- Occupation: Academic
- Known for: Higher education administration
- Title: Professor

Academic background
- Alma mater: University of Nottingham; University of Dhaka

Academic work
- Institutions: University of Dhaka; Noakhali Science and Technology University

= M Wahiduzzaman =

M Wahiduzzaman is a Bangladeshi academic and professor at the Institute of Education and Research, University of Dhaka. He served as the Vice-Chancellor of Noakhali Science and Technology University from 31 May 2015 to 30 June 2019.

== Early life and education ==
Wahiduzzaman obtained both his Bachelor of Laws and Master of Laws degrees from the University of Dhaka. He earned a Master of Education in Educational Administration from the Institute of Education and Research at the University of Dhaka in 1993. He completed his Doctor of Philosophy in the School of Education at the University of Nottingham in 2005.

== Career ==
Wahiduzzaman joined the Institute of Education and Research at the University of Dhaka, where he became a professor in July 2008. He served as Chairman of the Department of Educational Administration at the Institute of Education and Research from January 2006 to January 2009. He is a member of the Dhaka University Progressive Teachers Association (Blue Panel).
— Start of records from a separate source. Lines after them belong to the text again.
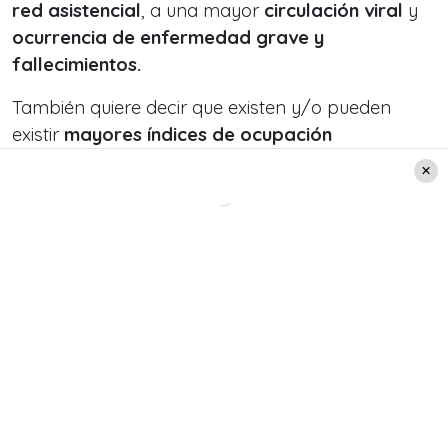
red asistencial
, a una mayor
circulación viral
y
ocurrencia de enfermedad grave y
fallecimientos.
También quiere decir que existen y/o pueden
existir
mayores índices de ocupación
hospitalaria
y
consultas respiratorias
, que en la
fase previa de Bajo impacto sanitario.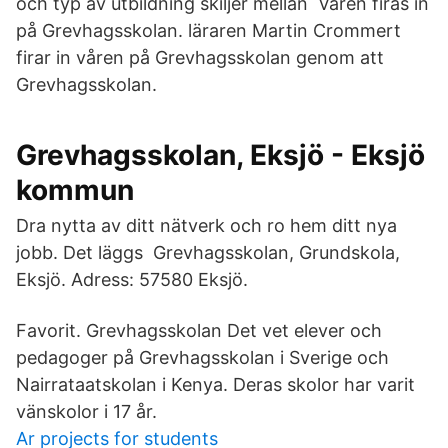
och typ av utbildning skiljer mellan Våren firas in
på Grevhagsskolan. läraren Martin Crommert
firar in våren på Grevhagsskolan genom att
Grevhagsskolan.
Grevhagsskolan, Eksjö - Eksjö
kommun
Dra nytta av ditt nätverk och ro hem ditt nya
jobb. Det läggs Grevhagsskolan, Grundskola,
Eksjö. Adress: 57580 Eksjö.
Favorit. Grevhagsskolan Det vet elever och
pedagoger på Grevhagsskolan i Sverige och
Nairrataatskolan i Kenya. Deras skolor har varit
vänskolor i 17 år.
Ar projects for students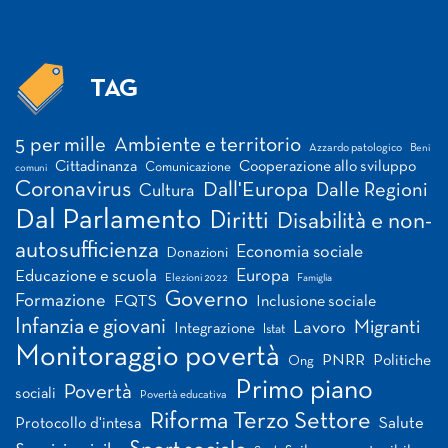
TAG
Tag
5 per mille
Ambiente e territorio
Azzardo patologico
Beni
Cittadinanza
Cooperazione allo sviluppo
Comunicazione
comuni
Coronavirus
Dall'Europa
Dalle Regioni
Cultura
Dal Parlamento
Diritti
Disabilità e non-
autosufficienza
Economia sociale
Donazioni
Europa
Educazione e scuola
Elezioni 2022
Famiglia
Governo
Formazione
FQTS
Inclusione sociale
Infanzia e giovani
Migranti
Lavoro
Integrazione
Istat
Monitoraggio povertà
PNRR
Politiche
Ong
Primo piano
Povertà
sociali
Povertà educativa
Riforma Terzo Settore
Salute
Protocollo d'intesa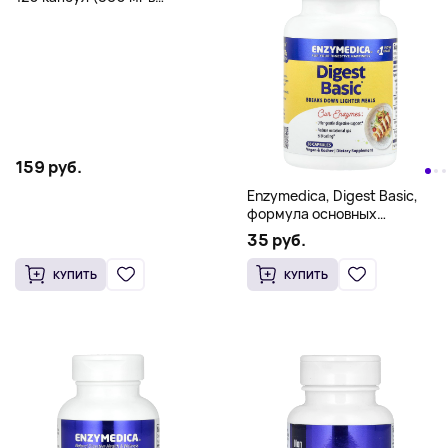
1 капсуле)
159 руб.
Enzymedica, Digest Basic,
формула основных
ферментов, 30 капсул
35 руб.
КУПИТЬ
КУПИТЬ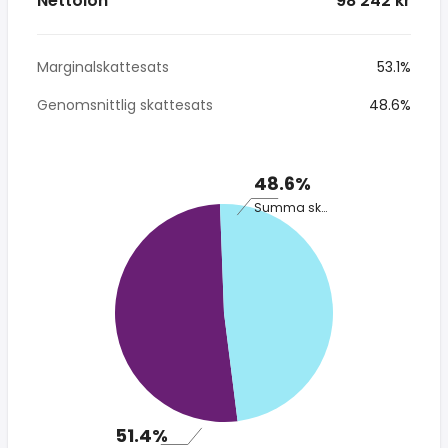
Nettolön
* 98 242 kr
Marginalskattesats
53.1%
Genomsnittlig skattesats
48.6%
48.6%
Summa skatt
51.4%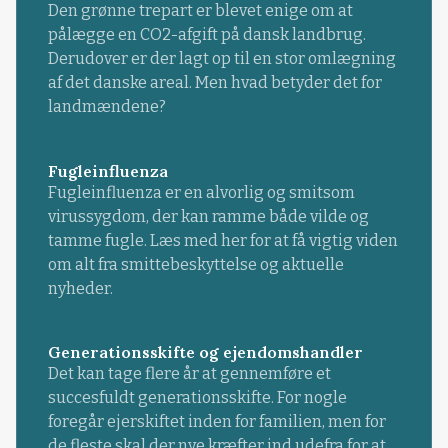
Den grønne trepart er blevet enige om at
pålægge en CO2-afgift på dansk landbrug.
Derudover er der lagt op til en stor omlægning
af det danske areal. Men hvad betyder det for
landmændene?
Fugleinfluenza
Fugleinfluenza er en alvorlig og smitsom
virussygdom, der kan ramme både vilde og
tamme fugle. Læs med her for at få vigtig viden
om alt fra smittebeskyttelse og aktuelle
nyheder.
Generationsskifte og ejendomshandler
Det kan tage flere år at gennemføre et
succesfuldt generationsskifte. For nogle
foregår ejerskiftet inden for familien, men for
de fleste skal der nye kræfter ind udefra for at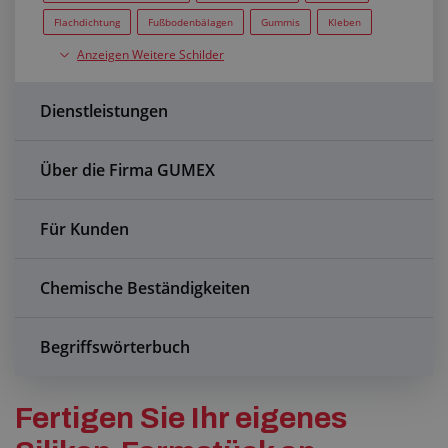
Anfragezentrum
Flachdichtung
Fußbodenbälagen
Gummis
Kleben
Anzeigen Weitere Schilder
koncovky z nerezu
Kupplungen
příruba
Produktion
Alles über den Einkauf
Profile
Schläuche
Silikonen
spony
Dienstleistungen
Über uns
Transportbänder
Über die Firma GUMEX
Für Kunden
Chemische Beständigkeiten
Begriffswörterbuch
Fertigen Sie Ihr eigenes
In April 2013, Wahiduzzaman filed a writ petition with the High Court seeking action against writer Hasnat Abdul Hye over a controversial short story published in Prothom Alo, arguing that it was provocative and insulting to women. The High Court Division rejected the petition.

In May 2015, Wahiduzzaman was appointed Vice-Chancellor of Noakhali Science and Technology University by President Mohammad Abdul Hamid. From 31 May 2015 to 30 June 2019, he served as the Vice-Chancellor of Noakhali Science and Technology University. Md. Anwarul Bashar of Noakhali Science and Technology University filed a petition with the High Court Division questioning his appointment as Vice-Chancellor of the university in June 2017. The High Court issued a verdict in his favor.

Wahiduzzaman has also served as a member of academic councils at several universities in Bangladesh as a Chancellor's nominee, including the University of Chittagong, Shahjalal University of Science and Technology, and Jagannath University. In August 2023, Wahiduzzaman was accused by a group of students at the University of Dhaka of making remarks about hijab-wearing students during a viva examination, which led to a protest on campus demanding action against him. According to media reports, the students alleged that he had labelled certain students as “extremist”.